3. System implementation and configuration

Step 1: Physical cable connection

  1. Connect the Green cable (front speakers) to the green jack (Line Out / L-OUT) on the rear panel of the ROG STRIX board.
  2. Connect the Black cable (rear speakers) to the black jack (REAR) on the rear panel of the ROG STRIX board.
  3. Leave the remaining analog ports unused.

Step 2: Audio profile configuration

In your desktop environment’s volume mixer (KDE Plasma), go to the integrated audio device settings (“Internal Audio”) and select the Analog Surround 4.1 profile (or 5.1 if the former is not available, since the script will ignore the center channel). This exposes the required hardware nodes in PipeWire.

Step 3: Channel cloning script

Create the script responsible for duplicating the stereo stream processed by JamesDSP to the rear outputs and the virtual LFE channel:

Before creating the script, you need to identify the internal name of the integrated audio output in PipeWire. To obtain it, first enable the Analog Surround 4.1 profile and run:

Terminal window
pactl list short sinks

In my case, the integrated output appears with a name similar to this:

alsa_output.pci-0000_0f_00.4.analog-surround-41

The part that stably identifies the hardware is alsa_output.pci-0000_0f_00.4; the .analog-surround-41 suffix corresponds to the selected output profile. You can also verify the exact names of the ports exposed by PipeWire with:

Terminal window
pw-link -o | grep analog-surround

The value obtained must be used in the script’s INTEGRADA variable. If the motherboard or PCI bus is different, this identifier will change.

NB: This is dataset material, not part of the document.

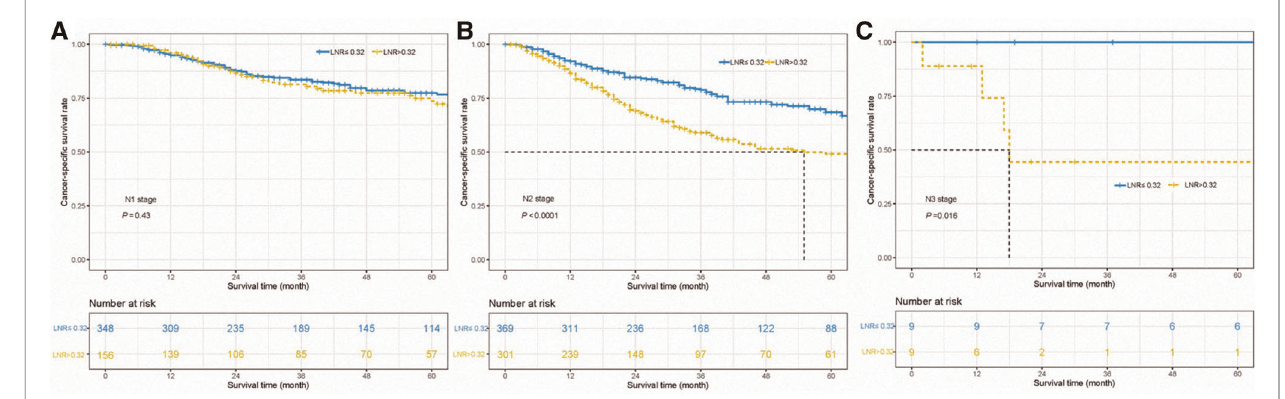
FIGURE 4 | Cancer-speci fi c survival curves for parotid gland cancer patients with stage N1 ( A ), N2 ( B ), and N3 ( C ) according to the lymph node ratio in the cohort of Surveillance Epidemiology and End Results database and Sun Yat-sen University Cancer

~/.local/bin/fix-audio-routing.sh
#!/bin/bash
# Immutable hardware address of the integrated sound card
INTEGRADA="alsa_output.pci-0000_0f_00.4"
# Absolute path to the PipeWire link control executable
PW_BIN="/usr/bin/pw-link"
# Duplicate the front left channel (FL) to the rear left channel (RL)
# Redirect errors to /dev/null in case the link is already established
$PW_BIN jdsp_@PwJamesDspPlugin_JamesDsp:output_FL ${INTEGRADA}.analog-surround-41:playback_RL 2>/dev/null
# Duplicate the front right channel (FR) to the rear right channel (RR)
$PW_BIN jdsp_@PwJamesDspPlugin_JamesDsp:output_FR ${INTEGRADA}.analog-surround-41:playback_RR 2>/dev/null
# Force injection of the left signal into the virtual subwoofer channel (LFE)
# This ensures consistency in the sub-frequency map managed by the matrix
$PW_BIN jdsp_@PwJamesDspPlugin_JamesDsp:output_FL ${INTEGRADA}.analog-surround-41:playback_LFE 2>/dev/null
# Exit successfully to avoid warnings in systemd
exit 0

Grant execute permissions to the script:

Terminal window
chmod +x ~/.local/bin/fix-audio-routing.sh

Step 4: Automation with user-level systemd

To have the configuration run automatically at login, create a user service unit.

Create the configuration file:

~/.config/systemd/user/dsp-routing.service
[Unit]
Description=4.1 channel cloning for Cambridge FPS2000
# Ensures the script runs after the sound server and the graphical session are ready
After=pipewire.service wireplumber.service graphical-session.target
[Service]
# Sets the type to oneshot, since this is a quick script that exits immediately
Type=oneshot
# Execution command using the %h macro, which resolves the user's home dynamically
ExecStart=%h/.local/bin/fix-audio-routing.sh
# Adds a 3-second delay to ensure JamesDSP has fully loaded
ExecStartPre=/bin/sleep 3
RemainAfterExit=yes
[Install]
# Links the service to the default target for user login
WantedBy=default.target

Run the following commands to register, enable, and start the service immediately:

Terminal window
# Reload the systemd daemon so it recognizes the new user unit
systemctl --user daemon-reload
# Enable the service so it runs automatically on every login
systemctl --user enable dsp-routing.service
# Start the service manually right now to activate the environment
systemctl --user start dsp-routing.service

To verify that it initialized correctly, check its status with:

Terminal window
systemctl --user status dsp-routing.service

It should show the status Active: active (exited) in green.

By moving the balance potentiometer knob (Fader) to the left or right, you can verify that the rear speakers are receiving signal correctly and that the subwoofer reproduces low frequencies evenly.